Puis cherchons à assigner à leurs efforts un but digne d'exciter leur ambition, au meilleur sens de ce mot. Proposons à leur imagination des exemples qui les stimulent. Parlons-leur des progrès apportés dans le monde, non seulement par des inventeurs, des savants, des artistes, des philanthropes, mais surtout par la foule des travailleurs anonymes dont le labeur obscur a secondé celui des chefs de file et permis la marche en avant de l'humanité.
Et enfin, que la pensée du gain s'associe toujours pour eux à celle de l'emploi généreux qu'ils en feront, même s'il faut pour cela s'imposer quelque sacrifice. Qu'ils ne se croient point le droit de profiter seuls de ce qu'ils n'ont pu acquérir seuls. Et que la joie de venir en aide à leurs proches, ou à de moins privilégiés qu'eux, soit ce qui donne pour eux le plus de prix à l'argent gagné. Il y a des habitudes de penser et de sentir qui se prennent inconsciemment dans l'atmosphère de la famille et de l'entourage. A nous donc de leur inculquer, par l'action communicative de notre vie journalière, certaines notions qui deviendront sans qu'ils s'en doutent les mobiles de leur activité. Nous comptons beaucoup trop peu sur cette contagion spirituelle dans nos rapports avec les jeunes auxquels notre attitude habituelle peut inspirer tout naturellement des habitudes simples, le respect du travail, la sollicitude pour les humbles, la justice envers les déshérités, la noble ambition de peiner non pour soi seul, mais pour la collectivité. Nous comptons aussi trop peu sur cette contagion spirituelle dans nos rapports avec ceux qui travaillent pour nous. Si nous connaissions les impressions des jeunes qui nous entourent, nous serions étonnés de voir combien ils travaillent avec plus de plaisir pour certaines personnes que pour d'autres, combien la question du gain est souvent secondaire à leurs yeux en regard de l'accueil plus ou moins gracieux et encourageant qu'ils rencontrent. Il y a plus de désintéressement que nous ne nous le figurons chez l'être neuf qui n'a pas encore été corrompu par la vie que nous lui faisons.
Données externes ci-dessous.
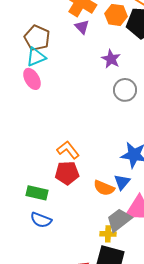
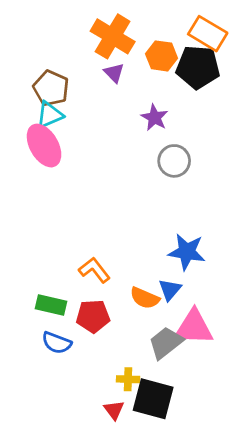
pink ellipse: (32, 79) -> (44, 146), size x1.4
orange L-shape: (68, 150) -> (94, 270), moved
red pentagon: (67, 173) -> (93, 316), moved
yellow cross: (108, 234) -> (128, 379), moved

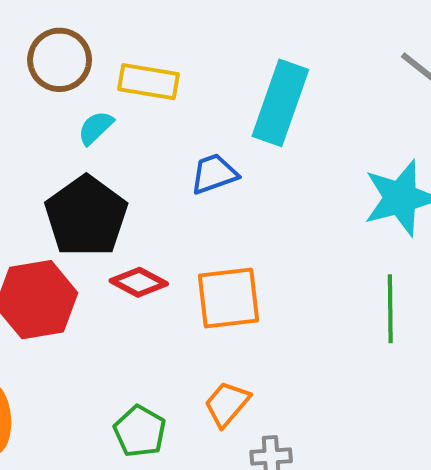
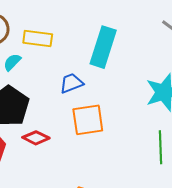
orange square: (228, 298) -> (88, 120), moved

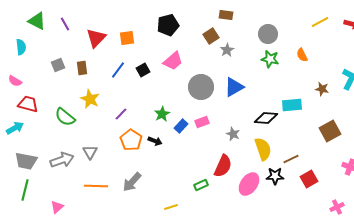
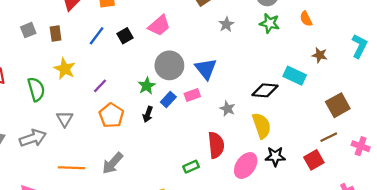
gray star: (227, 50) -> (226, 24), moved
gray circle: (201, 87) -> (169, 65), moved
blue triangle: (234, 87) -> (206, 69), moved, turned -40
brown star: (322, 89) -> (320, 55), moved
cyan rectangle: (292, 105) -> (295, 76), turned 30
green semicircle: (65, 117) -> (36, 89), turned -145
black arrow: (155, 141) -> (148, 114), moved, turned 88
gray triangle: (90, 152) -> (65, 119), moved
brown line: (291, 159) -> (329, 137), moved
red semicircle: (223, 166) -> (216, 145), turned -30

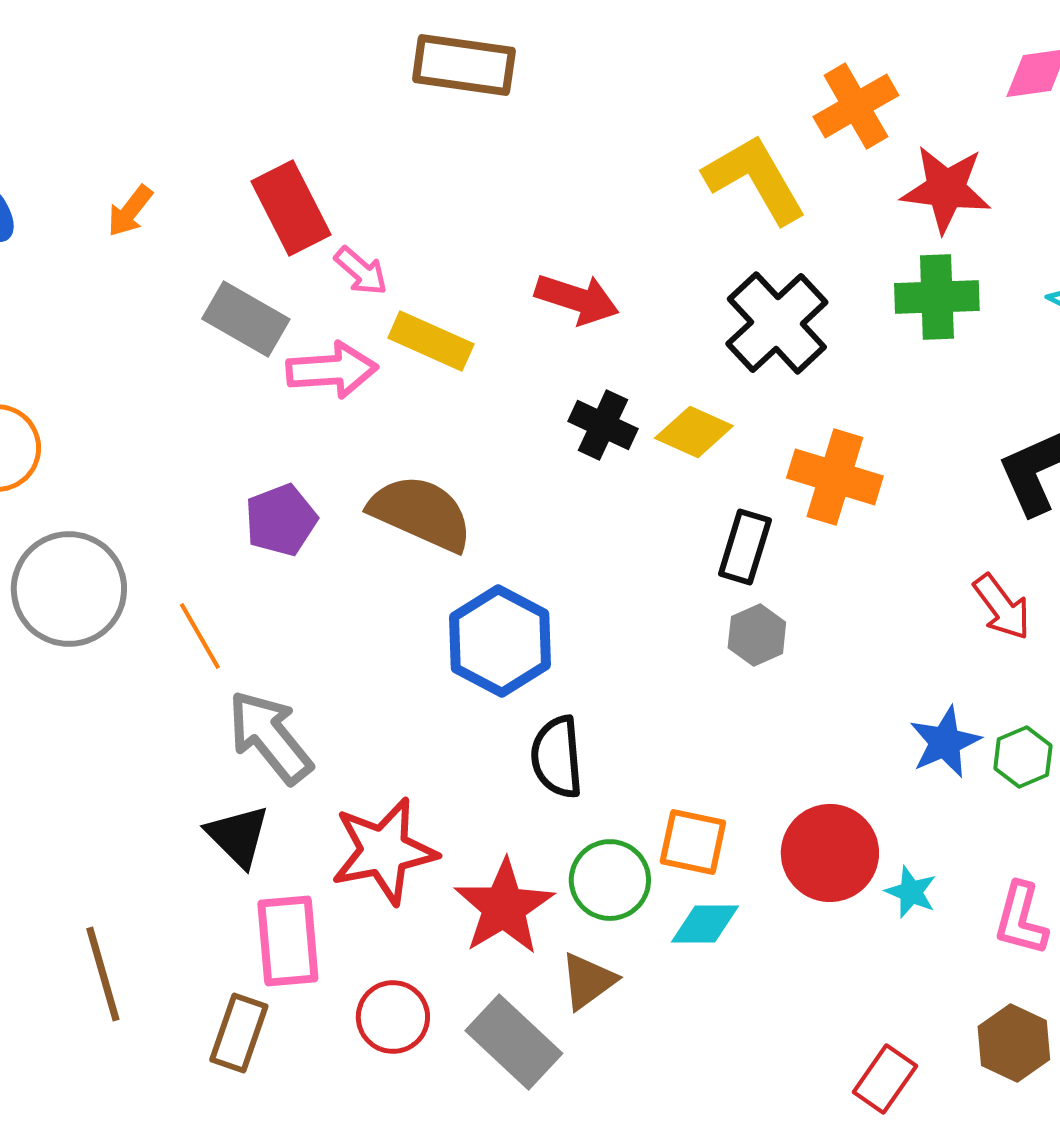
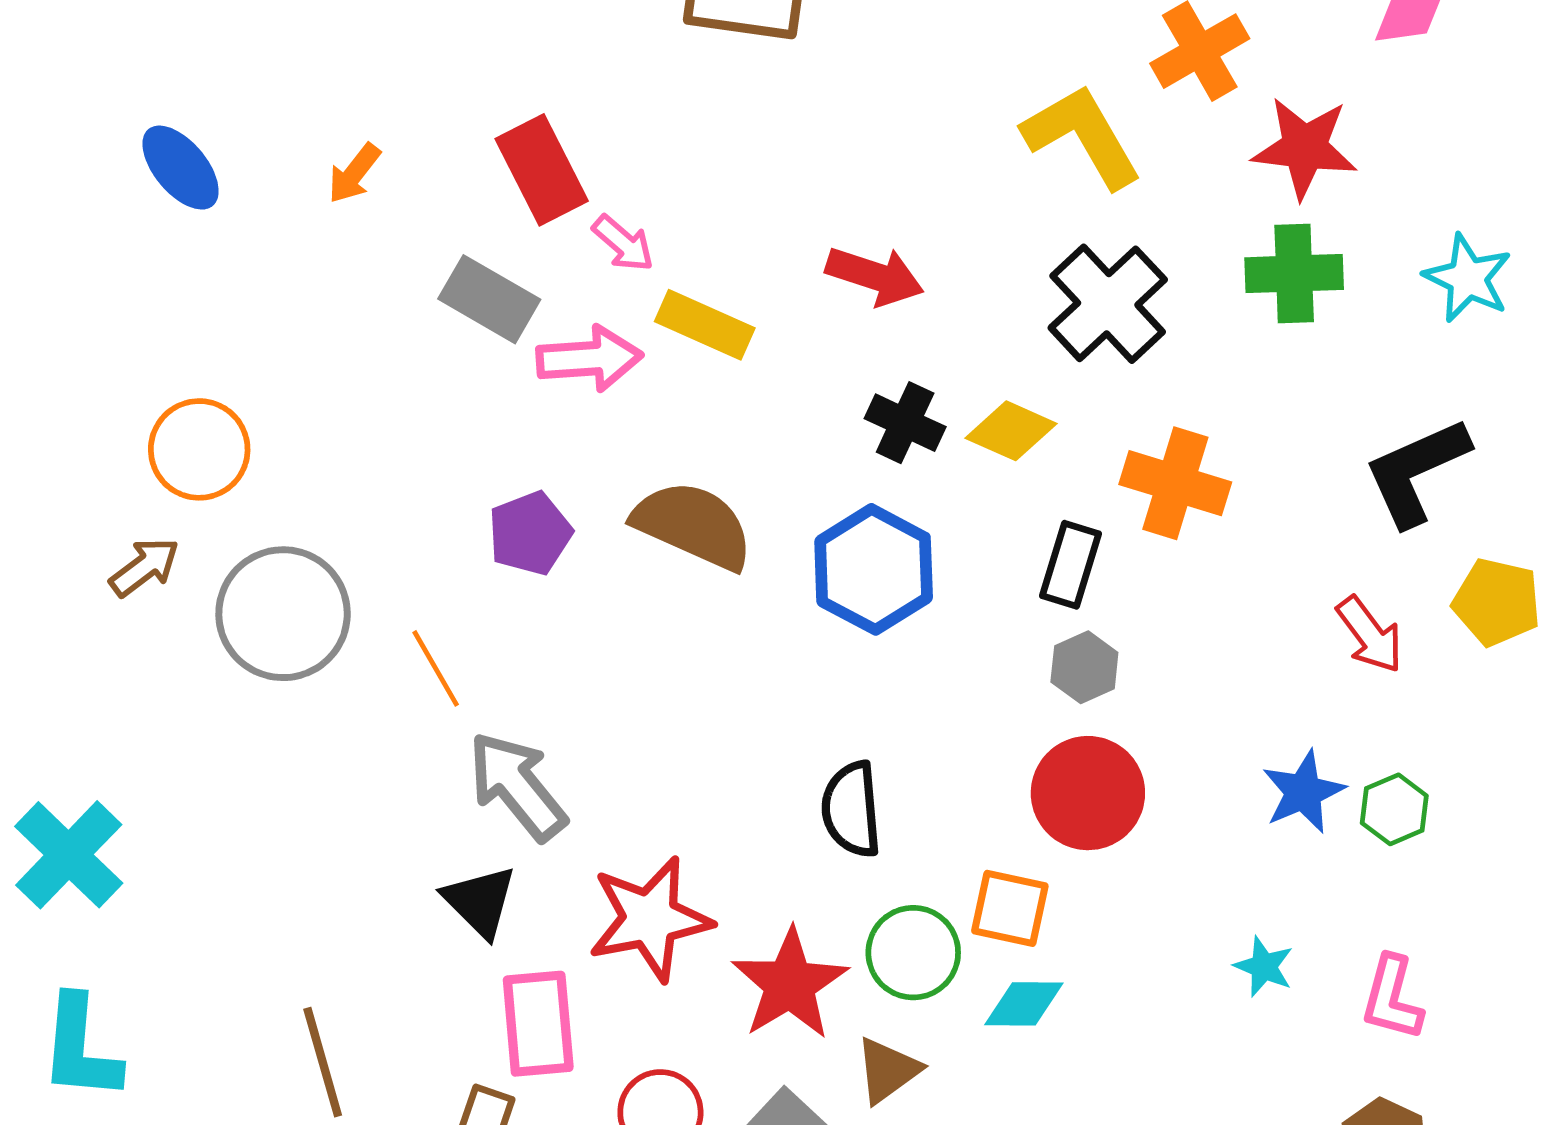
blue hexagon: (500, 641) -> (874, 569), moved
red circle: (830, 853) -> (1088, 793), moved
Je conclus. Au lieu de constater avec indignation les progrès de l'égoïsme et du matérialisme parmi la jeunesse qui grandit, travaillons à donner aux puissances qui s'agitent en elle l'orientation qui en fera des forces de vie, cherchons à élever ces forces à une hauteur où elles pourront coopérer à la grande oeuvre de rénovation morale et matérielle qui est, à l'heure actuelle, la tâche de chaque individu comme celle de l'humanité tout entière.